Please write out exactly the lines that begin at the line containing "Document page, 1500x844 pixels." and run to the end of the records.

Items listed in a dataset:
===

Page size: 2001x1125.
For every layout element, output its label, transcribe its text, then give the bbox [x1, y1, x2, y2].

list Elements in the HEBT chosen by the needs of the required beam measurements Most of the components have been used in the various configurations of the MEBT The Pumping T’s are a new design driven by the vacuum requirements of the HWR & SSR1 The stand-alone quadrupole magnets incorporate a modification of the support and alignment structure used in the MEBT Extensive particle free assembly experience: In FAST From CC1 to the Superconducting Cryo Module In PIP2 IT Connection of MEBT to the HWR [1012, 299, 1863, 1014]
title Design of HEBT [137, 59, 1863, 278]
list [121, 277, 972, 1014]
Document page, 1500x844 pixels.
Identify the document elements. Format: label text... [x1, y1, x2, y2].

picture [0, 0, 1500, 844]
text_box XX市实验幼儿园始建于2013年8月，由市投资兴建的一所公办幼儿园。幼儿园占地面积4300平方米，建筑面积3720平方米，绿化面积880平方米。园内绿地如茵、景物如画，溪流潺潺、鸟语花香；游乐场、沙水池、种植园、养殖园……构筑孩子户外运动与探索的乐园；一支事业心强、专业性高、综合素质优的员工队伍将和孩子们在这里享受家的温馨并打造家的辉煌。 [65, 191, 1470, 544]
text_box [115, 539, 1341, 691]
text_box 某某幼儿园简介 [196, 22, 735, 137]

===

Task result:
Document page, 1500x844 pixels.
Identify the document elements. Format: label text... [x1, y1, x2, y2].

picture [0, 0, 1500, 844]
text_box XX市实验幼儿园始建于2013年8月，由市投资兴建的一所公办幼儿园。幼儿园占地面积4300平方米，建筑面积3720平方米，绿化面积880平方米。园内绿地如茵、景物如画，溪流潺潺、鸟语花香；游乐场、沙水池、种植园、养殖园……构筑孩子户外运动与探索的乐园；一支事业心强、专业性高、综合素质优的员工队伍将和孩子们在这里享受家的温馨并打造家的辉煌。 [65, 191, 1470, 544]
text_box [115, 539, 1341, 691]
text_box 某某幼儿园简介 [196, 22, 735, 137]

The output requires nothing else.